Saved entries
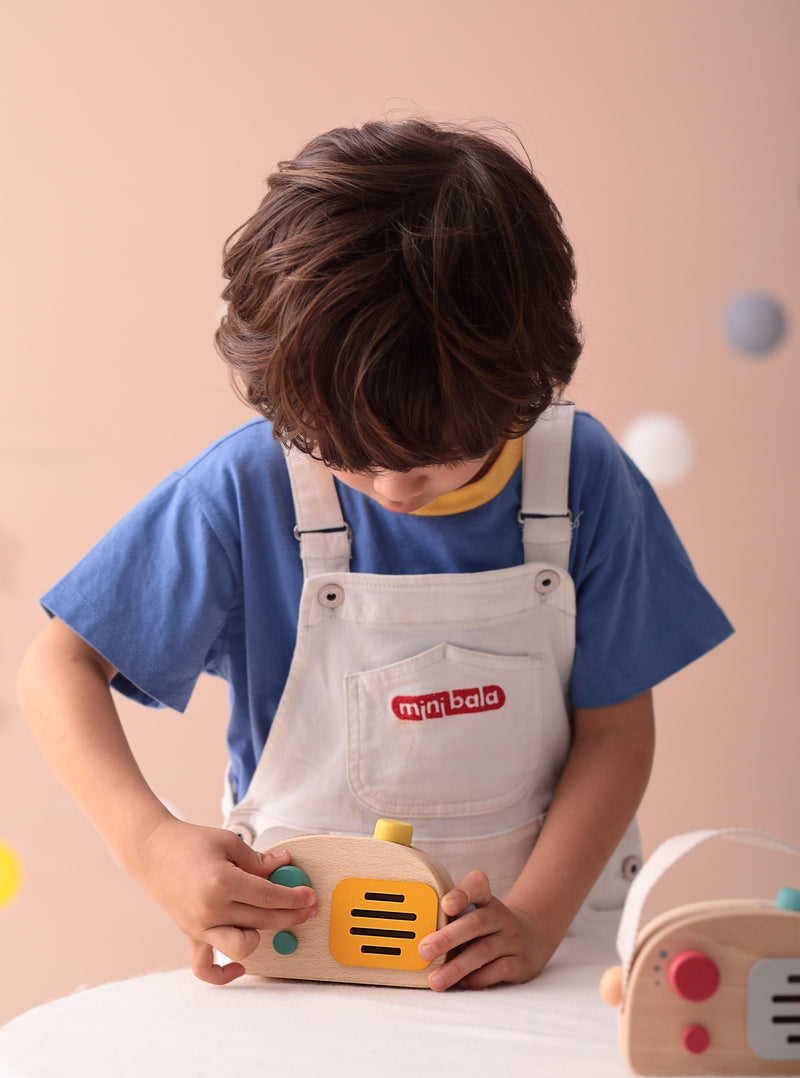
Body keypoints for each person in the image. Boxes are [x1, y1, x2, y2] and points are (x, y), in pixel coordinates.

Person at [18, 118, 733, 992]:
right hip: (307, 972)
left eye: (435, 456)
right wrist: (151, 843)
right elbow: (60, 663)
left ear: (528, 382)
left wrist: (537, 922)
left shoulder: (583, 479)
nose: (393, 489)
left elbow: (617, 731)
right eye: (343, 453)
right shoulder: (247, 486)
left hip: (547, 969)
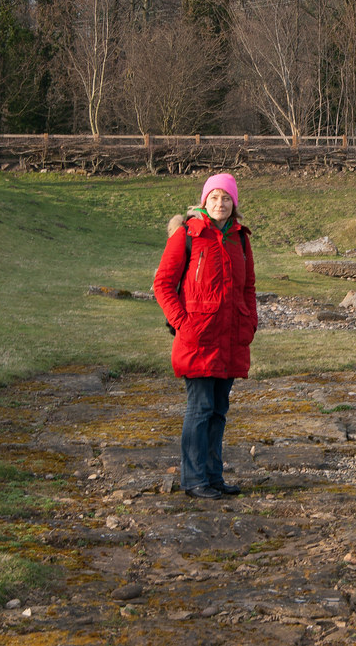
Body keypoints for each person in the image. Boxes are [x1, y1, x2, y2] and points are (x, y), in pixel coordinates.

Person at [153, 173, 258, 499]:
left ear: (234, 203)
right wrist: (183, 323)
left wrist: (250, 321)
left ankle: (213, 476)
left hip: (230, 338)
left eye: (226, 198)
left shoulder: (240, 238)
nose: (220, 203)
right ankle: (193, 479)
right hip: (197, 339)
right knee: (199, 409)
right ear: (204, 201)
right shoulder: (187, 234)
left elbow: (249, 287)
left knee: (218, 410)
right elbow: (163, 284)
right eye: (214, 197)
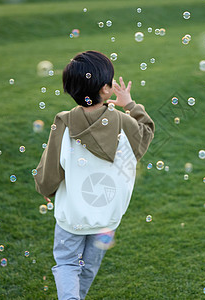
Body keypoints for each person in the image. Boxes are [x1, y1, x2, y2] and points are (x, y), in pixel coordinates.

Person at [34, 50, 154, 300]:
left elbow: (51, 166)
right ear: (106, 89)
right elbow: (146, 133)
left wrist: (46, 189)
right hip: (107, 217)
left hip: (72, 214)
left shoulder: (64, 123)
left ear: (70, 89)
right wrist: (130, 104)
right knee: (88, 268)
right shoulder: (124, 123)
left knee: (67, 264)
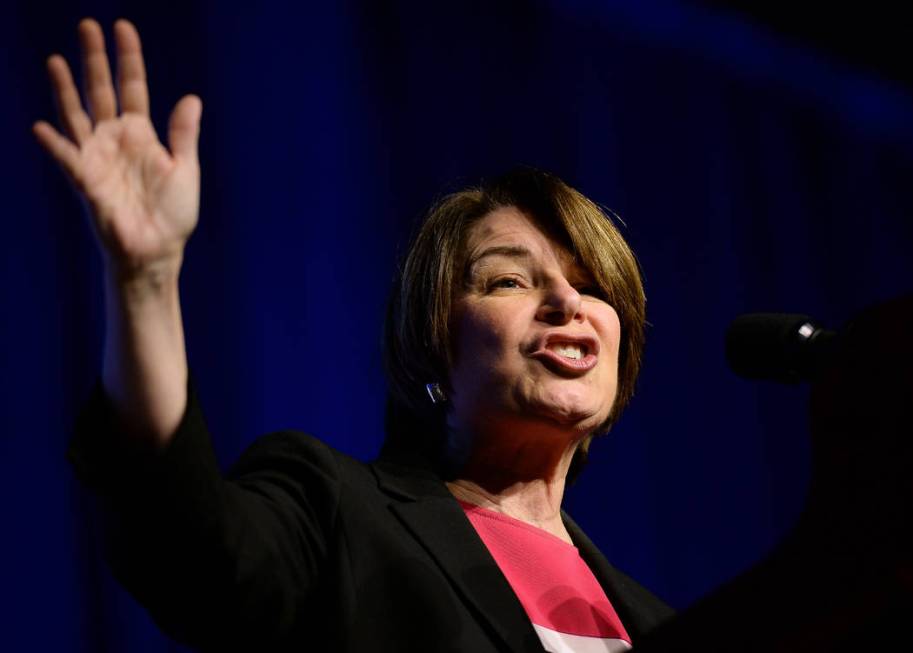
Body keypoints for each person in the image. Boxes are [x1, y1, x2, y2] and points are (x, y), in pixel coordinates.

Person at [35, 18, 673, 653]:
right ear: (434, 342)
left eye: (591, 286)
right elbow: (194, 555)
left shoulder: (661, 622)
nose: (568, 302)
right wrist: (146, 278)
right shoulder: (338, 511)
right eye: (509, 281)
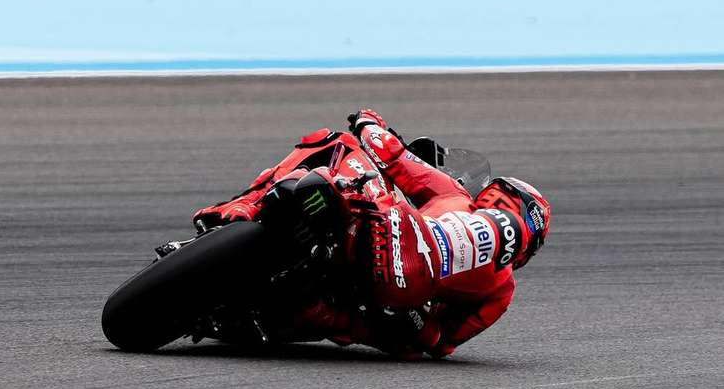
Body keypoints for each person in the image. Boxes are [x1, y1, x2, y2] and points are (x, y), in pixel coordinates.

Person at [192, 109, 550, 358]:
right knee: (367, 326)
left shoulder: (453, 197)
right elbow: (440, 343)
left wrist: (368, 120)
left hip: (389, 237)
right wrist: (410, 320)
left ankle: (242, 207)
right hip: (386, 295)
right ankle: (316, 310)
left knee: (335, 142)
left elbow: (392, 156)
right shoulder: (501, 292)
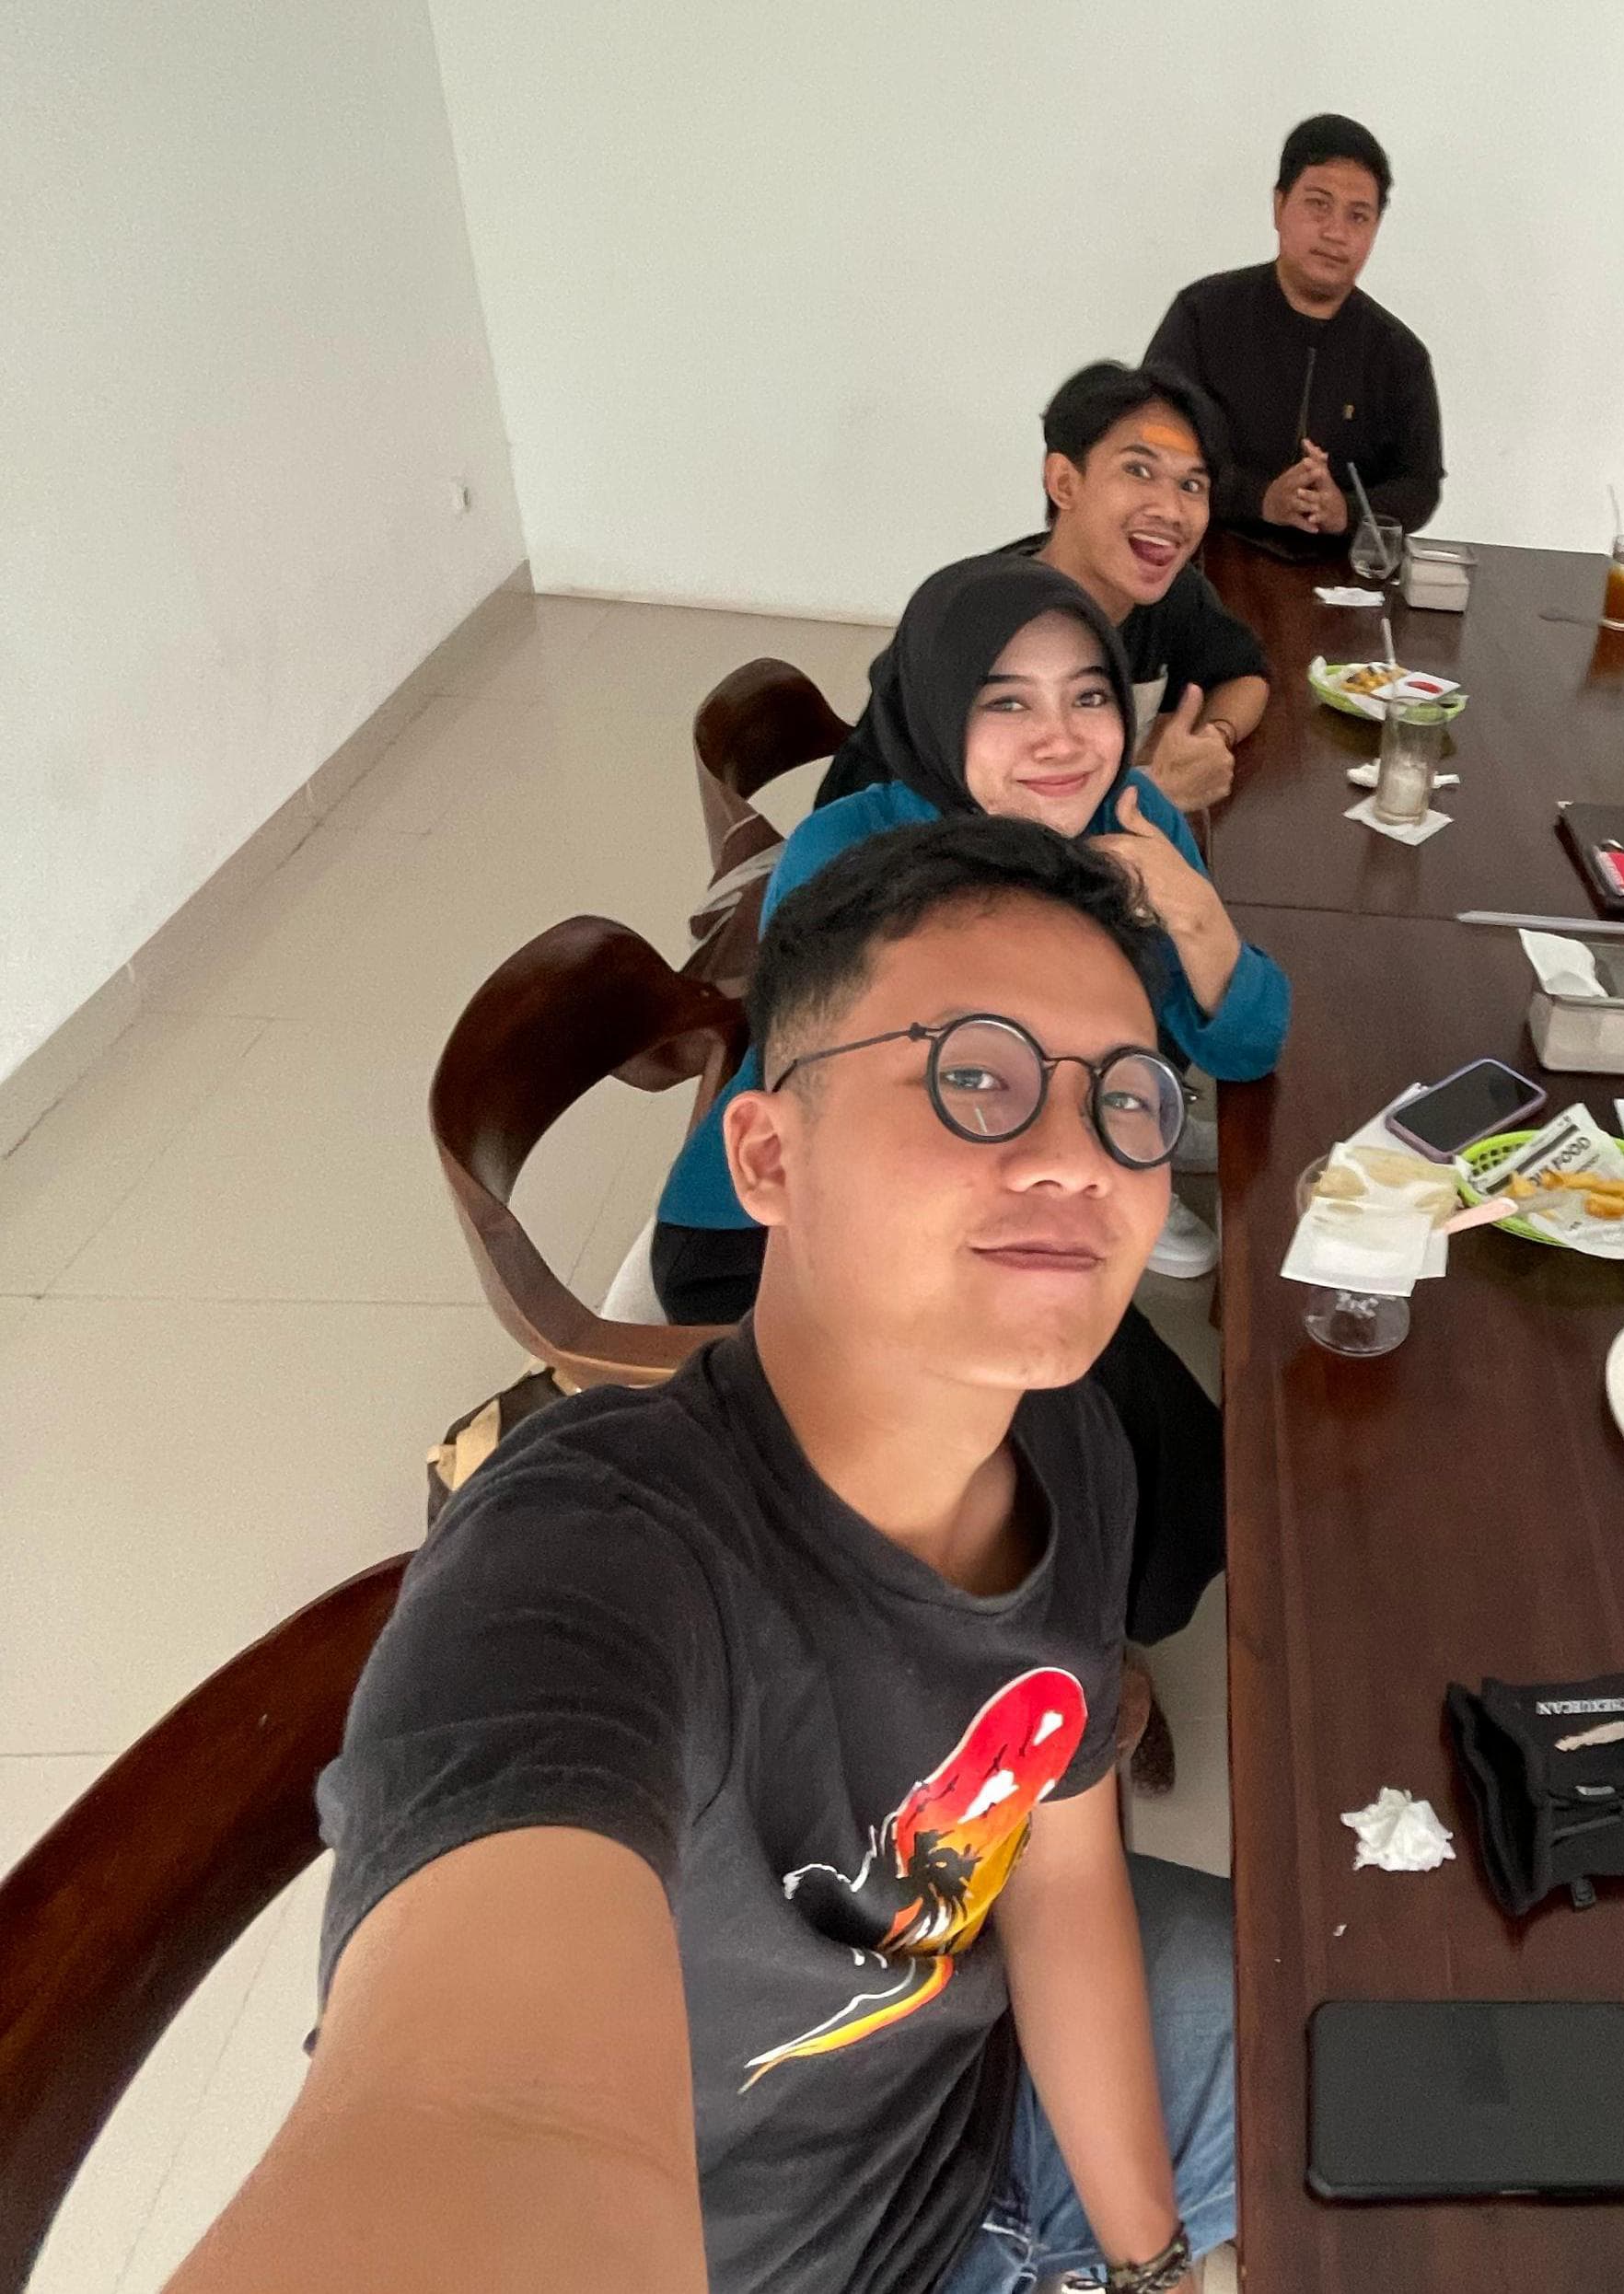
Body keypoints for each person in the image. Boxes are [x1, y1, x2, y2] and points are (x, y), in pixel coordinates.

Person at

• Work order: Could you return every line from the entries above in which the string "ankle" occurs?

• Result of the exercise:
left ankle: (213, 476)
right ankle: (193, 479)
left ankle: (242, 207)
right ankle: (316, 310)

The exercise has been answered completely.